**Job:** Your task is to print all of the entries exactly, though the pictures should not be included.

[Web page edit records]
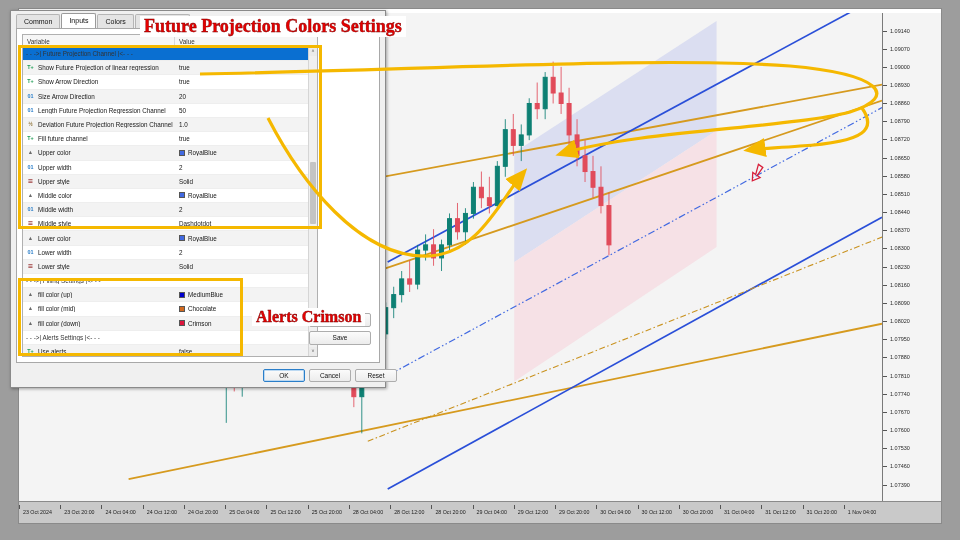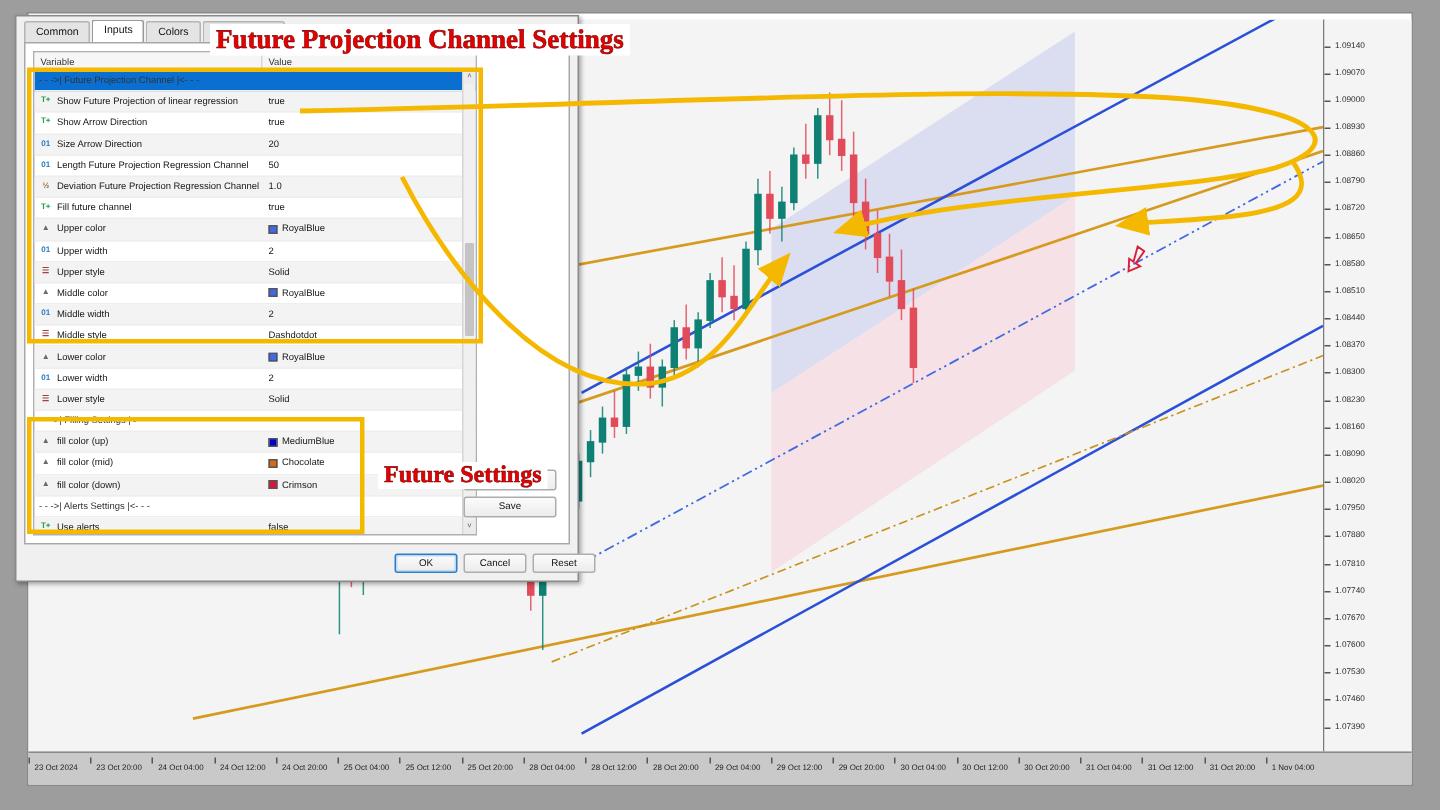--- a/index.html
+++ b/index.html
@@ -589,22 +589,22 @@
   </div>
 
   <div class="dlgbtn" id="btn-ok">OK</div>
   <div class="dlgbtn" id="btn-cancel">Cancel</div>
   <div class="dlgbtn" id="btn-reset">Reset</div>
 </div>
 
 <div class="anno-box" style="left:18px; top:45px; width:304px; height:184px;"></div>
 <div class="anno-box" style="left:18px; top:278px; width:225px; height:78px;"></div>
 
-<div class="anno-title" style="left:140px; top:16px; font-size:18px; background:#ffffff; padding:0 4px;">Future Projection Channel Settings</div>
-<div class="anno-title" style="left:252px; top:308px; font-size:16px; background:#ffffff; padding:0 4px;">Future Settings</div>
+<div class="anno-title" style="left:140px; top:16px; font-size:18px; background:#ffffff; padding:0 4px;">Future Projection Colors Settings</div>
+<div class="anno-title" style="left:252px; top:308px; font-size:16px; background:#ffffff; padding:0 4px;">Alerts Crimson</div>
 
 <svg id="anno-svg">
   <defs>
     <marker id="ah" markerWidth="7" markerHeight="7" refX="5.5" refY="3" orient="auto">
       <path d="M0,0 L7,3 L0,6 Z" fill="#f5b800"></path>
     </marker>
   </defs>
   <path d="M200,74 C 420,70 660,56 790,66 C 880,74 900,96 850,112 C 790,128 640,130 560,154" fill="none" stroke="#f5b800" stroke-width="3.2" marker-end="url(#ah)"></path>
   <path d="M268,118 C 300,180 360,260 430,256 C 480,252 500,200 524,172" fill="none" stroke="#f5b800" stroke-width="3.2" marker-end="url(#ah)"></path>
   <path d="M862,108 C 876,128 868,142 800,146 C 778,148 762,148 748,150" fill="none" stroke="#f5b800" stroke-width="3.2" marker-end="url(#ah)"></path>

**Completed task:**
--- a/index.html
+++ b/index.html
@@ -589,22 +589,22 @@
   </div>
 
   <div class="dlgbtn" id="btn-ok">OK</div>
   <div class="dlgbtn" id="btn-cancel">Cancel</div>
   <div class="dlgbtn" id="btn-reset">Reset</div>
 </div>
 
 <div class="anno-box" style="left:18px; top:45px; width:304px; height:184px;"></div>
 <div class="anno-box" style="left:18px; top:278px; width:225px; height:78px;"></div>
 
-<div class="anno-title" style="left:140px; top:16px; font-size:18px; background:#ffffff; padding:0 4px;">Future Projection Channel Settings</div>
-<div class="anno-title" style="left:252px; top:308px; font-size:16px; background:#ffffff; padding:0 4px;">Future Settings</div>
+<div class="anno-title" style="left:140px; top:16px; font-size:18px; background:#ffffff; padding:0 4px;">Future Projection Colors Settings</div>
+<div class="anno-title" style="left:252px; top:308px; font-size:16px; background:#ffffff; padding:0 4px;">Alerts Crimson</div>
 
 <svg id="anno-svg">
   <defs>
     <marker id="ah" markerWidth="7" markerHeight="7" refX="5.5" refY="3" orient="auto">
       <path d="M0,0 L7,3 L0,6 Z" fill="#f5b800"></path>
     </marker>
   </defs>
   <path d="M200,74 C 420,70 660,56 790,66 C 880,74 900,96 850,112 C 790,128 640,130 560,154" fill="none" stroke="#f5b800" stroke-width="3.2" marker-end="url(#ah)"></path>
   <path d="M268,118 C 300,180 360,260 430,256 C 480,252 500,200 524,172" fill="none" stroke="#f5b800" stroke-width="3.2" marker-end="url(#ah)"></path>
   <path d="M862,108 C 876,128 868,142 800,146 C 778,148 762,148 748,150" fill="none" stroke="#f5b800" stroke-width="3.2" marker-end="url(#ah)"></path>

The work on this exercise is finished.